The big non political story today that is plastered all across the back pages of the papers is the latest in the decline of England and Manchester United footballer Wayne Rooney.
In my earlier post today I wrote about the political reporter’s obsession with an underlying narrative to drive their reporting. There is, of course, a narrative driving the reporting of all sports but especially football and footballers where events off the field often outstrip the story lines of soap operas.
Just prior to the World Cup Rooney starred in a big budget global TV ad campaign for one of his many sponsors, Nike. Under the title ‘Write The Future’ the story illustrated how the slightest margin of error can lead to the ultimate glory - or utter dejection. The ultimate hero to zero story.

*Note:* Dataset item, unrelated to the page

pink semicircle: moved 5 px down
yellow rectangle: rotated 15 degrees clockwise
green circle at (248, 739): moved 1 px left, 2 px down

The decline imagined by the ad men of Nike seems to be coming true with reports of scandal in Rooney’s private life, a drop in form, huge media interest, reaction from his manager suggesting his lack of form is down to press intrusion and now an attack by a former England manager that it is all of Rooney’s own making.
Kevin Keegan’s remarks that you can’t have it both ways – courting publicity when it suits you to make money but shying away when times get tough - are right at the heart of problems facing many sports stars today. While they seek lucrative endorsements that often portray them as shining role models, using the media to secure the high profiles their backers’ demand, when things go wrong for them they are all too happy to slap an injunction on the media to shut down a story. The media has a right to report if it is in the public interest.
Football has never been bigger business or as powerful. With this power should come responsibility. It is no good Alex Ferguson and others bemoaning the reporting of Rooney’s bedroom antics. Instead they should be taking steps to ensure that these players held in such high regard by millions start acting in a proper way.